J’ai souvent eu l’occasion de parler de cette innovation avec des salariées mères de famille ou souhaitant le devenir. Leur réaction a toujours été très positive, avec toutefois la perplexité que suscite toute idée taxable d’utopie.
La réalité est que nos compatriotes, comme salariés et citoyens, sont résignés face à une société dont les leviers leur paraissent, à juste titre, inaccessibles. S’ils perçoivent à leur niveau combien, parfois avec peu de choses, beaucoup de bien pourrait être apporté, ils savent néanmoins que tout changement se fait et se fera sans eux : c’est l’affaire de la France d’en haut, et au mieux, des syndicats, perçus également comme des castes, mais qui malgré tout leur assurent un minimum de défense... de défense, pas d’initiative, car nous le savons, les syndicalistes sont tout autant rétifs au changement que les patrons et les hiérarques auxquels ils font profession de s’opposer.
Cette remarque met en lumière que le programme de modernisation que je viens d'esquisser ne saurait être entrepris en dehors d'une forte volonté politique, soit dans un contexte de bouleversement des institutions à l'occasion d'une forme de révolution mettant fin au régime en place, soit, mais j'y crois moins, à la faveur d'une prise de conscience des acteurs majeurs en place qui dépasserait les rivalités idéologiques, une union sacrée en quelque sorte, comme l'on s'échine à en créer pour traiter efficacement les problèmatiques écologiques
L'enjeu est de toutes façons aisé à discerner si l'on veut bien s'en donner la peine.
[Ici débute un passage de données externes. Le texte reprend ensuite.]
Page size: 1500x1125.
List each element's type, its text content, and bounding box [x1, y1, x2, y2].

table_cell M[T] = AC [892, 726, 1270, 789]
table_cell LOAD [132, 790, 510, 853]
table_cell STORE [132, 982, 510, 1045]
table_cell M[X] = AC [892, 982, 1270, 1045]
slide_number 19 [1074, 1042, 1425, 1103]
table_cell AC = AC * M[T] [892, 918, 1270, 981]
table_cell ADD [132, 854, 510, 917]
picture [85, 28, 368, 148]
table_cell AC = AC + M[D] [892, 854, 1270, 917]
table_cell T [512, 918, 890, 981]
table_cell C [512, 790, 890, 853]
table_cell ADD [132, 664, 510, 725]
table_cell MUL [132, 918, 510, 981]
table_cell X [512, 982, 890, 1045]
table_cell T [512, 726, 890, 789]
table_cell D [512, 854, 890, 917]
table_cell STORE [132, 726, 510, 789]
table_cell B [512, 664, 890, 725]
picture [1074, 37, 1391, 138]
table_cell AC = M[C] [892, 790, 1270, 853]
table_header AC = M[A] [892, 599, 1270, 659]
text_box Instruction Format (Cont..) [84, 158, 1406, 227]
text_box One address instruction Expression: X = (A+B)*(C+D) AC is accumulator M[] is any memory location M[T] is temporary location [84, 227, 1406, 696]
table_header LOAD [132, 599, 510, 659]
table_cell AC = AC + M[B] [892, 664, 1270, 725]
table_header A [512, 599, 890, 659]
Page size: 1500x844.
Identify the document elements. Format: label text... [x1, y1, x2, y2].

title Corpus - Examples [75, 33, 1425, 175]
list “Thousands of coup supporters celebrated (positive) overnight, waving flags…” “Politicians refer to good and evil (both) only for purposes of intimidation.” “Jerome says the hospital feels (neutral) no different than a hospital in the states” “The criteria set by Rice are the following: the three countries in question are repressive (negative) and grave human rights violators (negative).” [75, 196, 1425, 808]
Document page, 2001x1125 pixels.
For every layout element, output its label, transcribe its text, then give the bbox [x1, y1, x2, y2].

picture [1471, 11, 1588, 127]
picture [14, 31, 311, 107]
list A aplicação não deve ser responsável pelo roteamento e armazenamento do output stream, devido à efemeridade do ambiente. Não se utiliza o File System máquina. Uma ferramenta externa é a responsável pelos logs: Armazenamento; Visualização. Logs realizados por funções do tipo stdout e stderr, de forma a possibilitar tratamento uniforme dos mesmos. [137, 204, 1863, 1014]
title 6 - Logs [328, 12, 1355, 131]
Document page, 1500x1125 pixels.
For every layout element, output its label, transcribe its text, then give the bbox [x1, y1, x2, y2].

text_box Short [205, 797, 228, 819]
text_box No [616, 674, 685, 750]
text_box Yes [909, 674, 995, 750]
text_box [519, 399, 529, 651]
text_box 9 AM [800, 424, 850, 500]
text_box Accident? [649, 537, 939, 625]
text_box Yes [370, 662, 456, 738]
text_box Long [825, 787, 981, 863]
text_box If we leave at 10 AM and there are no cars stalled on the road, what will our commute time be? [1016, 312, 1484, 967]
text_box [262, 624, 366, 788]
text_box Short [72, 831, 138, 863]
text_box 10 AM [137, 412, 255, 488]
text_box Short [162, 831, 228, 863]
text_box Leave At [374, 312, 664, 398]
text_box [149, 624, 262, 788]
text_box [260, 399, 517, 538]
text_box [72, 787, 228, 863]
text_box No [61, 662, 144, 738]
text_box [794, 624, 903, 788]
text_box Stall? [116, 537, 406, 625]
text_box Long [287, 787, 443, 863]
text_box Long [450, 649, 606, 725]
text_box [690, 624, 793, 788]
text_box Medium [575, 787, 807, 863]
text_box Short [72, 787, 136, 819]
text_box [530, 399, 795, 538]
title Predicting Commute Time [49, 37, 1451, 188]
1. Les entreprises ont un intérêt objectif à remobiliser leurs salariés, à rééquilibrer leurs pyramides des âges, et que les populations qui forment leurs marchés et leurs masses salariales rajeunissent
2. Les innovations nécessaires pour accomplir ce rajeunissement revêtent une dimension sociale. Elles démontrent que la relance de la natalité va de pair avec une modernisation des structures économiques et plus encore, du fonctionnement de la démocratie.
* * * * *
[1] Alfred Sauvy, polytechnicien, économiste et sociologue, il est un des pères de la Science démographique, inspirateur et artisan du Code de la Famille en 1939, inspirateur et 1er directeur de l’INED en 1945, professeur à Sciences Po puis au Collège de France en 1959.
[2] Jacques Dupâquier, normalien, historien de la population, directeur de recherche à l’EHSS, s’engagea au Front National, appellation de la résistance communiste durant la guerre, quitta le PCF en 56 et devint catholique. Reçu à l’Institut en 1995, il a été l’un des piliers du lobby pro-nataliste durant trois décennies.
[3] Eminente sociologue, spécialiste des questions familiales et de la condition de la femme a notamment été experte auprès de l’ONU. Elle fut membre du conseil d’administration de l’association Générations.